§ Assignment
In the entries below, find the line with "pinky pip: (687, 602)" and the line with "ring dip: (989, 247)"; give again those lines and every line between them, exactly.

Images with localized body landmarks:
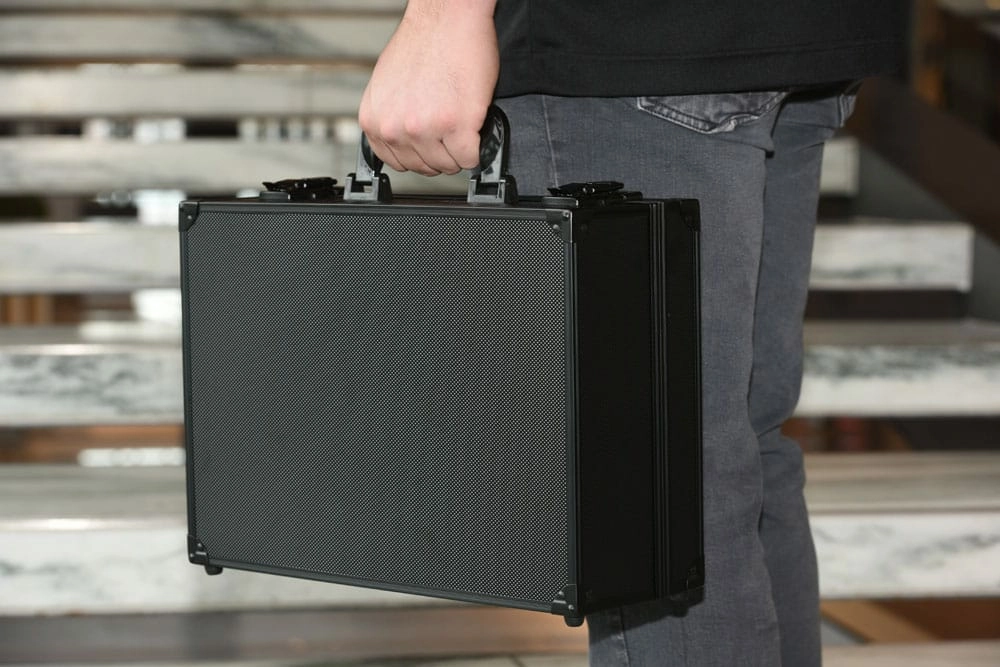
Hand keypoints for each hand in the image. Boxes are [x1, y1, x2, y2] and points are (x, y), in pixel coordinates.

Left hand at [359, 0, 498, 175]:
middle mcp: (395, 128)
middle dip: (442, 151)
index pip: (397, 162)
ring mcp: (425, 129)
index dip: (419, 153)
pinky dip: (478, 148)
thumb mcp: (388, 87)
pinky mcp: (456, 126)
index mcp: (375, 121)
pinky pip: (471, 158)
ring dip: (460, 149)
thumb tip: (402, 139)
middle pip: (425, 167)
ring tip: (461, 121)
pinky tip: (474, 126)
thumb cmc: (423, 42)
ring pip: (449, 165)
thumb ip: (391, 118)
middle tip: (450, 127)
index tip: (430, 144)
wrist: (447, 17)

==

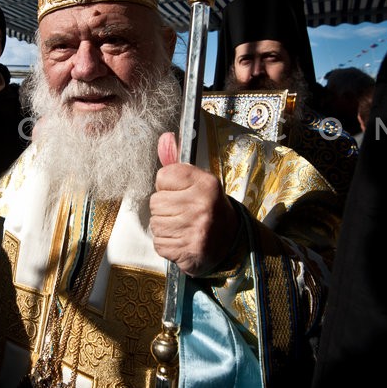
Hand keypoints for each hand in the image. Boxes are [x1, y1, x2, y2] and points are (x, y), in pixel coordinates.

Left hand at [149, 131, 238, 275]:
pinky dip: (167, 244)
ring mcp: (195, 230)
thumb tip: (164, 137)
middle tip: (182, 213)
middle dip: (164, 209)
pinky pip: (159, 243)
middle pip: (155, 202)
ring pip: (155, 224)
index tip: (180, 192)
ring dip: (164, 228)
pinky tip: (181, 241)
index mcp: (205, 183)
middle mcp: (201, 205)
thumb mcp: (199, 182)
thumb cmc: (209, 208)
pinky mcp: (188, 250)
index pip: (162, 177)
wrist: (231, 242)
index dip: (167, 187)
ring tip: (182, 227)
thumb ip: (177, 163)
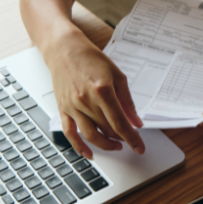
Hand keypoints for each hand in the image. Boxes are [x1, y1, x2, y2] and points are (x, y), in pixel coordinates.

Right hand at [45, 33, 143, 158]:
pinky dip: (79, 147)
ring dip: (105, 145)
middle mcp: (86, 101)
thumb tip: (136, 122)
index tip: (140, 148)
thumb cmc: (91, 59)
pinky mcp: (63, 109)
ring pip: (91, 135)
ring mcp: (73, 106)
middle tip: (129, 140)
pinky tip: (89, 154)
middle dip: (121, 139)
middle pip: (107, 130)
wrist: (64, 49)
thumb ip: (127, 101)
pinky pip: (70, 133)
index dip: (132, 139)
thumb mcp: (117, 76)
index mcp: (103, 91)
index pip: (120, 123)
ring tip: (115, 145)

==

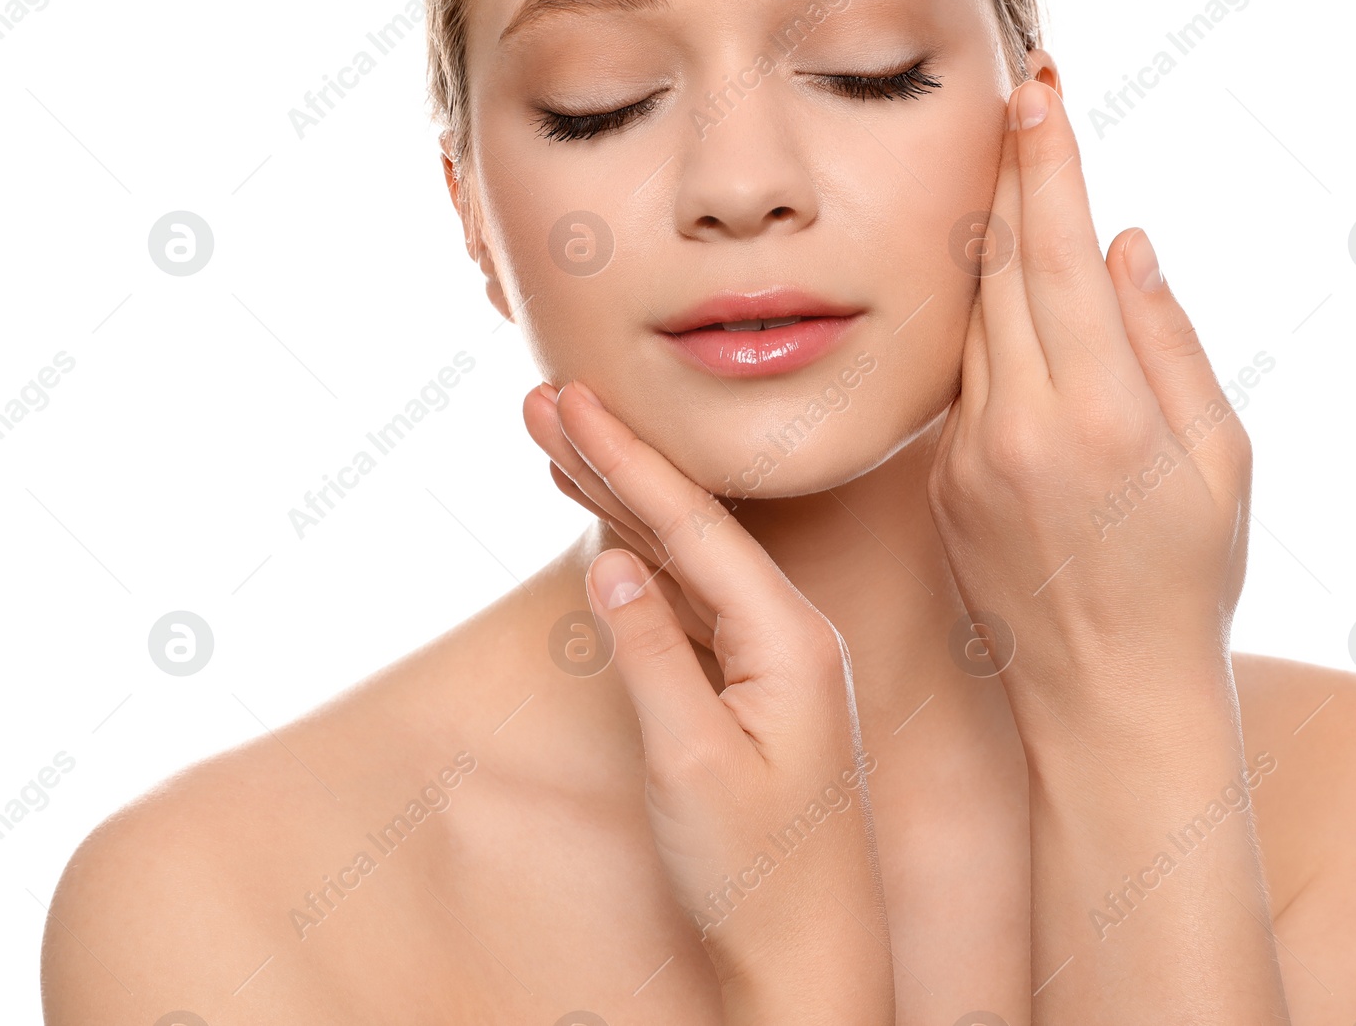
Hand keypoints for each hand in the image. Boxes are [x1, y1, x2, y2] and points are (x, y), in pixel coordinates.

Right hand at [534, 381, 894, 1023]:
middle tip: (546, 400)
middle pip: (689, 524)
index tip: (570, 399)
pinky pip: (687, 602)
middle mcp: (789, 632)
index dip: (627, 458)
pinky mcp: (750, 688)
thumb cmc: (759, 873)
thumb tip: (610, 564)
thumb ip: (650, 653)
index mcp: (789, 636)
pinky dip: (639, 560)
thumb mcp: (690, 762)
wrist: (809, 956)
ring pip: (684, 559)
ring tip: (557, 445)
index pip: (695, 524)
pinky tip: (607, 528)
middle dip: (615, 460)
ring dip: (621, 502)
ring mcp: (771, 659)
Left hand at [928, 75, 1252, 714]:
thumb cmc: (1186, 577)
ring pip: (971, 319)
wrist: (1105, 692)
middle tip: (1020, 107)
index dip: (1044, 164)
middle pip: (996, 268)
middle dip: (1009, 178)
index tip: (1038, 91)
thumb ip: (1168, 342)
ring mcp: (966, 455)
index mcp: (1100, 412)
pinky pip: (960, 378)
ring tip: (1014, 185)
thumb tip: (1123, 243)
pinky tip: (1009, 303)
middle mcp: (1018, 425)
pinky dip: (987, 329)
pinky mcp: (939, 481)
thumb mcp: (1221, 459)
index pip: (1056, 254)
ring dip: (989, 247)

§ Worked solution
pinky pip: (687, 602)
middle mcp: (789, 632)
index dip: (627, 458)
pinky mcp: (750, 688)
thumb cmc: (759, 873)
thumb tip: (610, 564)
thumb ip: (650, 653)
index mcp: (789, 636)
pinky dip: (639, 560)
thumb mcp: (690, 762)
wrist: (809, 956)
ring pip: (684, 559)
ring tip: (557, 445)
index pip: (695, 524)
pinky tip: (607, 528)
middle dip: (615, 460)
ring dip: (621, 502)
ring mcp: (771, 659)
Left hand at [928, 75, 1252, 714]:
thumb cmc: (1186, 577)
ring pip: (971, 319)
wrist: (1105, 692)
middle tip: (1020, 107)
index dip: (1044, 164)
middle pip: (996, 268)
middle dip: (1009, 178)
index tip: (1038, 91)
thumb ip: (1168, 342)
ring mcp: (966, 455)
index mcp: (1100, 412)
pinky pip: (960, 378)
ring tip: (1014, 185)
thumb tip: (1123, 243)
pinky tip: (1009, 303)
middle mcp: (1018, 425)
pinky dip: (987, 329)
pinky mcp: (939, 481)
thumb mcp: (1221, 459)
index pip: (1056, 254)
ring dip: (989, 247)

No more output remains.